Ask HN: [email] what is the solution?  - killnine

I put some thought into email solutions vs. email improvements after PG posted this:  http://paulgraham.com/ambitious.html<p>I have to state that I know I receive nowhere near the quantity of emails I imagine PG does in a day. That being said, I am still able to see the waste that is the back and forth on projects, the waste that is reading useless content in order to get to useful content, and I can see the waste that is incoming message after incoming message with none to little organization.<p>Then, I read these:<p>1-	http://blog.killtheradio.net/technology/email-is-not-broken-its-a-framework-not-an-application/<p>2-	http://gd0t.com/node/23 (“how to fix email while still keeping email”)<p>3-	http://dewith.com/2012/this-is-the-mail-system/<p>4-	https://joncalhoun.posterous.com/email-sucks-this-is-how-we-fix-it<p>Now I am seriously curious; not only to who/what is correct, not only to what the future will bring and who will bring it, but mostly to what PG’s thoughts are to the notion that email is not broken.<p>Where does the solution that solves his email issues fit into all of this?
======
read_wharf
I think your first reference is generally correct. Email the protocol is
mostly not broken, and the most fruitful improvements to email are in the
client, not the protocol. An RFC can be improved (and most have), but that
should be a matter of tweaking, not replacement.

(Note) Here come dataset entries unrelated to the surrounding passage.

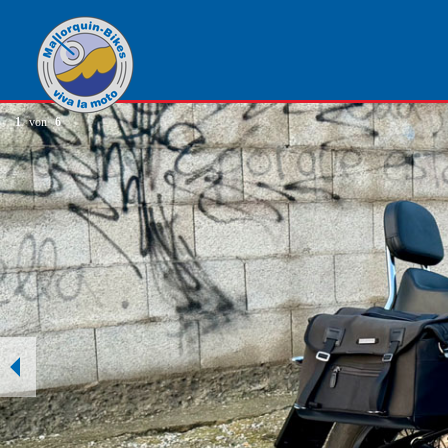
1
von
6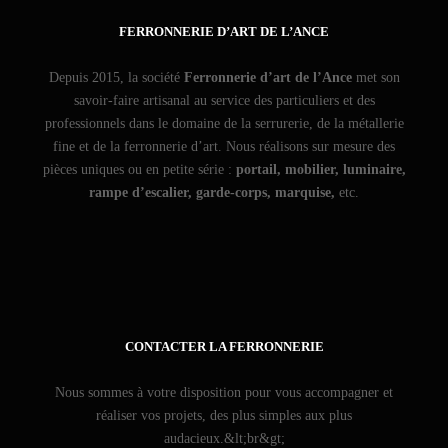
FERRONNERIE D’ART DE L’ANCE
Depuis 2015, la société
Ferronnerie d’art de l’Ance
met son
savoir-faire artisanal au service des particuliers et des
professionnels dans le domaine de la serrurerie, de la métallerie
fine et de la ferronnerie d’art. Nous réalisons sur mesure des
pièces uniques ou en petite série :
portail, mobilier, luminaire,
rampe d’escalier, garde-corps, marquise,
etc.
CONTACTER LA FERRONNERIE
Nous sommes à votre disposition pour vous accompagner et
réaliser vos projets, des plus simples aux plus
audacieux.&lt;br&gt;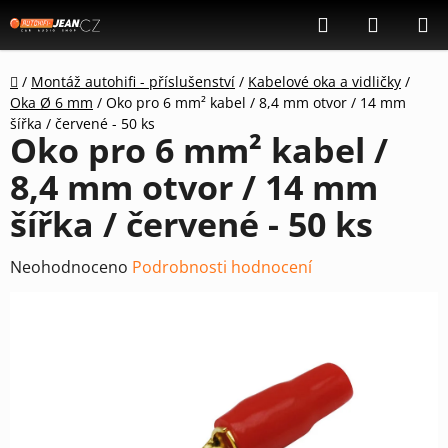
Přejít
Hledat
NÁKUP
na
KOŠÍK
obsah
Domů
/
Montáž autohifi - příslušenství
/
Kabelové oka a vidličky
/
Oka Ø 6 mm
/
Oko pro 6 mm² kabel / 8,4 mm otvor / 14 mm
šířka / červené - 50 ks
Oko pro 6 mm² kabel /
8,4 mm otvor / 14 mm
šířka / červené - 50 ks
Průměrné
Neohodnoceno
Podrobnosti hodnocení
hodnocení
produktu
je
0,0
z
5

I would like to see an additional kind of email built on RSS or something like
it. I only get your "r-mail" if I both subscribe and poll. Maybe that can be
had right now with better/different rss clients, and make (virtual) rss
servers more available at an individual level.

The benefit is that I only get what I want, when I want it. Although a roughly
similar result can be had through email whitelisting.